━━━━━ Recorded data ━━━━━

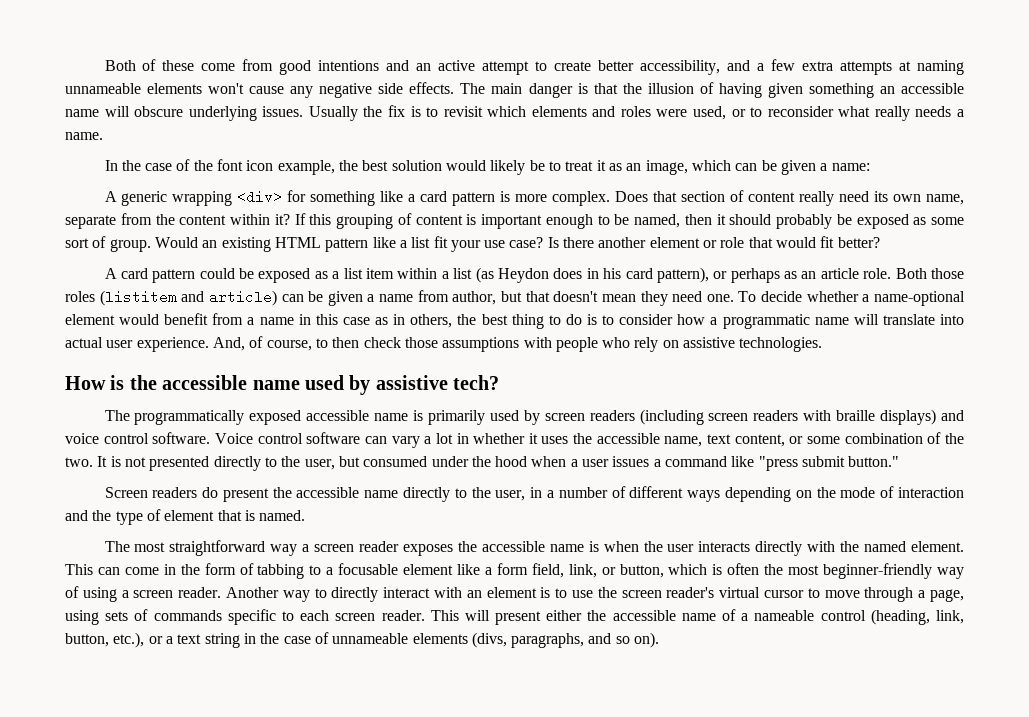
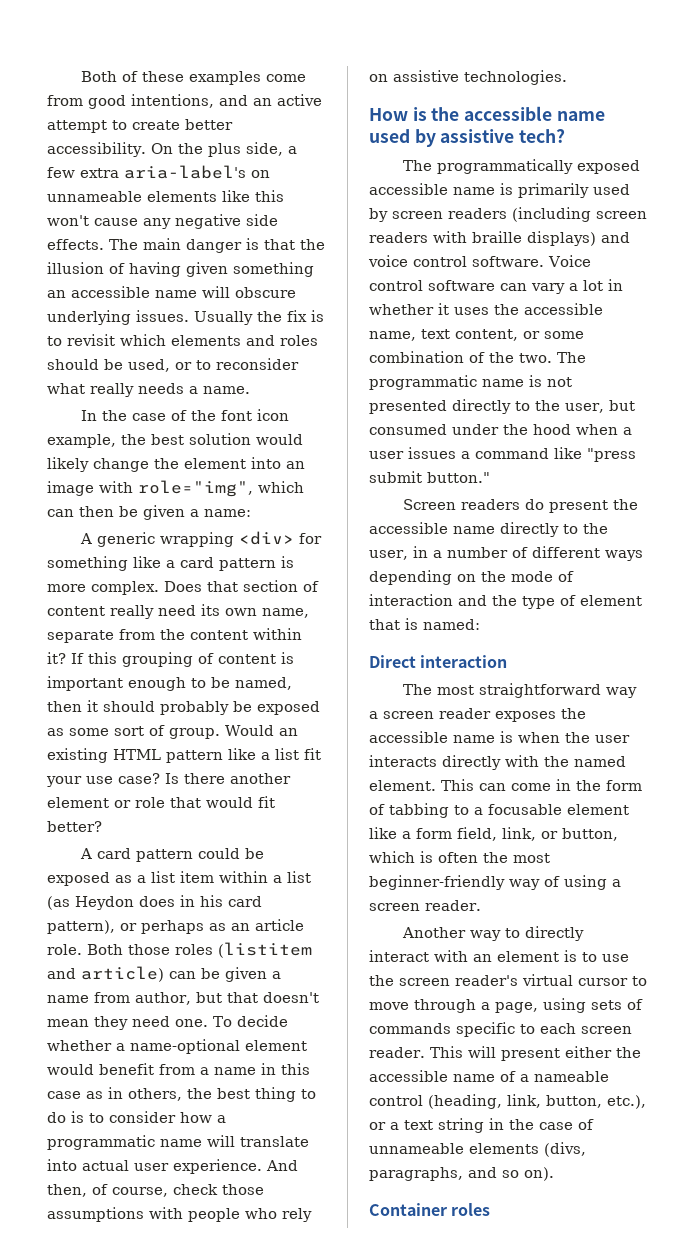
(195, 65) none -> [188,71,261,85] examples
[318,60,380,71] intentions -> [131,94,214,108] intentions,
[640,59,964,75] [65,83,203,94] accessibility, and a few extra attempts at naming unnameable elements -> [47,142,297,157] [47,165,270,179] [47,190,284,202] accessibility. On the plus side, a few extra aria-label's on unnameable elements like this
[656,109,688,117] were -> [47,359,123,370] should be
[529,160,688,175] be to treat it as an image, -> [93,457,305,472] [47,480,253,497] change the element into an image with role="img",
(758, 167) none -> [79,506,114,517] then
[212,336,360,351] And, of course, to then -> [266,1160,298,1171] [47,1184,168,1197] And then, of course,
[97,456,108,467] It -> [557,352,586,363] [369,375,524,390] The programmatic name
[259,510,306,521] named. -> [423,619,480,630] [369,655,508,668] named: // Direct interaction
(222, 592) none -> (481, 905) //
(660, 640) none -> [369,1203,491,1216] // Container roles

━━━━━

An exact copy of the lines from the one containing "[259,510,306,521] named. ->" through the end of the data above is the whole answer.

## [Result below]
[259,510,306,521] named. -> [423,619,480,630] [369,655,508,668] named: // Direct interaction
(222, 592) none -> (481, 905) //
(660, 640) none -> [369,1203,491,1216] // Container roles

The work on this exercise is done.